"""

Direct point elasticities
=========================

We use a previously estimated nested logit model and calculate
 disaggregate and aggregate direct point elasticities.

Details about this example are available in Section 3 of `Bierlaire (2018)
Calculating indicators with PandasBiogeme
<http://transp-or.epfl.ch/documents/technicalReports/Bier18a.pdf>`_

Michel Bierlaire, EPFL
Sat Jun 28 2025, 19:21:30
"""

import sys

from IPython.core.display_functions import display
from biogeme.biogeme import BIOGEME
from biogeme.data.optima import normalized_weight, read_data
from biogeme.expressions import Derive
from biogeme.models import nested
from biogeme.results_processing import EstimationResults

from scenarios import CostCarCHF, MarginalCostPT, TimeCar, TimePT, distance_km, scenario

# %%
# Obtain the specification for the default scenario
# The definition of the scenarios is available in :ref:`scenarios`.
v, nests, _, _ = scenario()

# %%
# Obtain the expression for the choice probability of each alternative.
prob_pt = nested(v, None, nests, 0)
prob_car = nested(v, None, nests, 1)
prob_sm = nested(v, None, nests, 2)

# %%
# Calculation of the direct elasticities.
# We use the 'Derive' operator to calculate the derivatives.
direct_elas_pt_time = Derive(prob_pt, 'TimePT') * TimePT / prob_pt

direct_elas_pt_cost = Derive(prob_pt, 'MarginalCostPT') * MarginalCostPT / prob_pt

direct_elas_car_time = Derive(prob_car, 'TimeCar') * TimeCar / prob_car

direct_elas_car_cost = Derive(prob_car, 'CostCarCHF') * CostCarCHF / prob_car

direct_elas_sm_dist = Derive(prob_sm, 'distance_km') * distance_km / prob_sm

# %%
# Formulas to simulate.
simulate = {
    'weight': normalized_weight,
    'Prob. car': prob_car,
    'Prob. public transportation': prob_pt,
    'Prob. slow modes': prob_sm,
    'direct_elas_pt_time': direct_elas_pt_time,
    'direct_elas_pt_cost': direct_elas_pt_cost,
    'direct_elas_car_time': direct_elas_car_time,
    'direct_elas_car_cost': direct_elas_car_cost,
    'direct_elas_sm_dist': direct_elas_sm_dist,
}

# %%
# Read the data
database = read_data()

# %%
# Create the Biogeme object.
the_biogeme = BIOGEME(database, simulate)

# %%
# Read the estimation results from the file
try:
    results = EstimationResults.from_yaml_file(
        filename='saved_results/b02estimation.yaml'
    )
except FileNotFoundError:
    sys.exit(
        'Run first the script b02estimation.py in order to generate '
        'the file b02estimation.yaml.'
    )

# %%
# `simulated_values` is a Pandas dataframe with the same number of rows as
# the database, and as many columns as formulas to simulate.
simulated_values = the_biogeme.simulate(results.get_beta_values())
display(simulated_values)

# %%
# We calculate the aggregate elasticities.

# %%
# First, the weighted probabilities.
simulated_values['Weighted prob. car'] = (
    simulated_values['weight'] * simulated_values['Prob. car']
)
simulated_values['Weighted prob.
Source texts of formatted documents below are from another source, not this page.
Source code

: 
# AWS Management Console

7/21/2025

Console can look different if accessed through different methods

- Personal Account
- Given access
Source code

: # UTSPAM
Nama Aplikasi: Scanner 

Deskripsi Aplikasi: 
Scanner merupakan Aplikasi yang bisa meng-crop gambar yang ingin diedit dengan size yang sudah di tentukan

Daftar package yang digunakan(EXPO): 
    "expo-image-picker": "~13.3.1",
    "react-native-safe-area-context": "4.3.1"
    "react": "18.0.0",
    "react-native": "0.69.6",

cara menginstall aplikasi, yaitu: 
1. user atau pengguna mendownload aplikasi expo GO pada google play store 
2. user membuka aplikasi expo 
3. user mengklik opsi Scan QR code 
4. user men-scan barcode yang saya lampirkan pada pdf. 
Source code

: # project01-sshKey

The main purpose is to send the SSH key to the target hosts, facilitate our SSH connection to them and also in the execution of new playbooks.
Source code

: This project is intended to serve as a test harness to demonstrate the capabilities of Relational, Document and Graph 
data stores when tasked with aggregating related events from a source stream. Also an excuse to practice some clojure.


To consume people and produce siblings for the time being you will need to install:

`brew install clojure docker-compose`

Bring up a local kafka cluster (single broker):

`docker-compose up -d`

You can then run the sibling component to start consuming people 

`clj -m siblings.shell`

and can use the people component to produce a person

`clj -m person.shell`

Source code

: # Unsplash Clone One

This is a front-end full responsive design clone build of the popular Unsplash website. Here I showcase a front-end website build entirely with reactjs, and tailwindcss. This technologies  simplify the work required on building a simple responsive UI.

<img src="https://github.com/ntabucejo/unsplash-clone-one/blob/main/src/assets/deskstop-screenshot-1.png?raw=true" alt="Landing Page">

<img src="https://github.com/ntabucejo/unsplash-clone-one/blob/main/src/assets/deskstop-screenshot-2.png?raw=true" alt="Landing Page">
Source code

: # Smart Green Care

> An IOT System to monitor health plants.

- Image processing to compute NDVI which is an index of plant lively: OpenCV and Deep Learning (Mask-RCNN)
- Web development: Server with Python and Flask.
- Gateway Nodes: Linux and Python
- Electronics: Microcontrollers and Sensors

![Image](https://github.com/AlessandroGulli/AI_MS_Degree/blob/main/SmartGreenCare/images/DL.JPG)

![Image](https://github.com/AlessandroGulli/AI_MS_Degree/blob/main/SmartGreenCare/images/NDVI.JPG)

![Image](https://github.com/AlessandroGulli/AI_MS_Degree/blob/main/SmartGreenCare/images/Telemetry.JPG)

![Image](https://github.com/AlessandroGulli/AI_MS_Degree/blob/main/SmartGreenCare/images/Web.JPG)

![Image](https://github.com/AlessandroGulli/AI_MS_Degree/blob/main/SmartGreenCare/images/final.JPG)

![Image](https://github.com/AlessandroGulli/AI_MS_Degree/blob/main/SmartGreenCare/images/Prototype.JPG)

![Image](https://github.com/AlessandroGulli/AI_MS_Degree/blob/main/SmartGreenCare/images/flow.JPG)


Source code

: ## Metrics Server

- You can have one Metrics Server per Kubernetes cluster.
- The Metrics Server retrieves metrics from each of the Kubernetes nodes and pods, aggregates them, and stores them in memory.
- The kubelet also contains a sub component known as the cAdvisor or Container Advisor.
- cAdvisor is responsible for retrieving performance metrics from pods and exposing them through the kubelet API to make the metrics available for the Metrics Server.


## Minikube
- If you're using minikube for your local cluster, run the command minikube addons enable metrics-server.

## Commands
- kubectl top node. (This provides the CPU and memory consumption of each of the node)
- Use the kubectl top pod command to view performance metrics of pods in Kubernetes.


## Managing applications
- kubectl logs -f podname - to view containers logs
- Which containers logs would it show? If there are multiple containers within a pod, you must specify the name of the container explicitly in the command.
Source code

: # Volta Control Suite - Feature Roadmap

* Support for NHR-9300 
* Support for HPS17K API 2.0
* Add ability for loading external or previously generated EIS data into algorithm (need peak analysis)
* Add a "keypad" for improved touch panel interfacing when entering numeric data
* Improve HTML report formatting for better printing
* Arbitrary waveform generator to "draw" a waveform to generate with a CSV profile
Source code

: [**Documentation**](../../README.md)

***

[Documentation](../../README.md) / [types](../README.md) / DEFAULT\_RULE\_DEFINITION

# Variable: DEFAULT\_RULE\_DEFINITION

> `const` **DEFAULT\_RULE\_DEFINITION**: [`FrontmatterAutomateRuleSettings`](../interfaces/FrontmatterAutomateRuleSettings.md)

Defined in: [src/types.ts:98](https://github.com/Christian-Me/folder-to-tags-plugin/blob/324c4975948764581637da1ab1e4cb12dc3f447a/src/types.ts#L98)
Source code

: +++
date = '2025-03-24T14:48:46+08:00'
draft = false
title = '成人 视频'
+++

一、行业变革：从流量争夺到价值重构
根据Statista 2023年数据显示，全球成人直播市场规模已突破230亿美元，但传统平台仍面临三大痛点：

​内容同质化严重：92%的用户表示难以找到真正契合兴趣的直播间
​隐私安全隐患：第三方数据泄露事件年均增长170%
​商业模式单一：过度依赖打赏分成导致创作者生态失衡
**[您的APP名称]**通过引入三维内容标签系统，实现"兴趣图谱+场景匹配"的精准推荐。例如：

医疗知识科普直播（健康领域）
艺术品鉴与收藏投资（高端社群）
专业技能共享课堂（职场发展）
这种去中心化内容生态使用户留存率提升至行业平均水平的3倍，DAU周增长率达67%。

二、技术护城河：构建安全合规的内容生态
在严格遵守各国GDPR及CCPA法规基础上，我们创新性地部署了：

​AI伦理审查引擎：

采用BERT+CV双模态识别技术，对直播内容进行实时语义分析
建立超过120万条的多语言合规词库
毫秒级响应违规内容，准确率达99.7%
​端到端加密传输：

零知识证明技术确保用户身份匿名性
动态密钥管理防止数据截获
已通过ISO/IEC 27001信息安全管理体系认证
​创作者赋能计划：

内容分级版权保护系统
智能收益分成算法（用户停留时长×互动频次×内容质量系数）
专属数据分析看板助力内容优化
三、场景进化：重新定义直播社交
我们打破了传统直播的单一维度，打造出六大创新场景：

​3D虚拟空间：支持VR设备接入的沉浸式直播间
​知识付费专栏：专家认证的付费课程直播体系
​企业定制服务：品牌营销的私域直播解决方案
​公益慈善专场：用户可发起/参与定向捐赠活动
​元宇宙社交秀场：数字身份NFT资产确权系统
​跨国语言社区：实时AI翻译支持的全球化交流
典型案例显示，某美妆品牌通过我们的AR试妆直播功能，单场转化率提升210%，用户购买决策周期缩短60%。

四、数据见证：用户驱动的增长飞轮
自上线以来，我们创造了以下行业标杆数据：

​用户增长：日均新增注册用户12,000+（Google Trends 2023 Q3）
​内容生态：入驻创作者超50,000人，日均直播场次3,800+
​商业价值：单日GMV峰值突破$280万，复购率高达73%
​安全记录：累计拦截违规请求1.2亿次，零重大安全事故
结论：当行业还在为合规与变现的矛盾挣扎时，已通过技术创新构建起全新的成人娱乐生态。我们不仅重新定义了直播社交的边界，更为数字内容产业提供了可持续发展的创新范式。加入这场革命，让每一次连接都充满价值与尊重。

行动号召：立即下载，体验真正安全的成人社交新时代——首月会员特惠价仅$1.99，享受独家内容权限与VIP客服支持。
PT'] = (
    simulated_values['weight'] * simulated_values['Prob. public transportation']
)
simulated_values['Weighted prob. SM'] = (
    simulated_values['weight'] * simulated_values['Prob. slow modes']
)

# %%
# Then the denominators of the aggregate elasticity expressions.
denominator_car = simulated_values['Weighted prob. car'].sum()
denominator_pt = simulated_values['Weighted prob. PT'].sum()
denominator_sm = simulated_values['Weighted prob. SM'].sum()

# %%
# And finally the aggregate elasticities themselves.

# %%
# Elasticity of car with respect to time.
direct_elas_term_car_time = (
    simulated_values['Weighted prob. car']
    * simulated_values['direct_elas_car_time']
    / denominator_car
).sum()

print(
    f'Aggregate direct point elasticity of car wrt time: '
    f'{direct_elas_term_car_time:.3g}'
)

# %%
# Elasticity of car with respect to cost.
direct_elas_term_car_cost = (
    simulated_values['Weighted prob. car']
    * simulated_values['direct_elas_car_cost']
    / denominator_car
).sum()
print(
    f'Aggregate direct point elasticity of car wrt cost: '
    f'{direct_elas_term_car_cost:.3g}'
)

# %%
# Elasticity of public transportation with respect to time.
direct_elas_term_pt_time = (
    simulated_values['Weighted prob. PT']
    * simulated_values['direct_elas_pt_time']
    / denominator_pt
).sum()
print(
    f'Aggregate direct point elasticity of PT wrt time: '
    f'{direct_elas_term_pt_time:.3g}'
)

# %%
# Elasticity of public transportation with respect to cost.
direct_elas_term_pt_cost = (
    simulated_values['Weighted prob. PT']
    * simulated_values['direct_elas_pt_cost']
    / denominator_pt
).sum()
print(
    f'Aggregate direct point elasticity of PT wrt cost: '
    f'{direct_elas_term_pt_cost:.3g}'
)

# %%
# Elasticity of slow modes with respect to distance.
direct_elas_term_sm_dist = (
    simulated_values['Weighted prob. SM']
    * simulated_values['direct_elas_sm_dist']
    / denominator_sm
).sum()
print(
    f'Aggregate direct point elasticity of SM wrt distance: '
    f'{direct_elas_term_sm_dist:.3g}'
)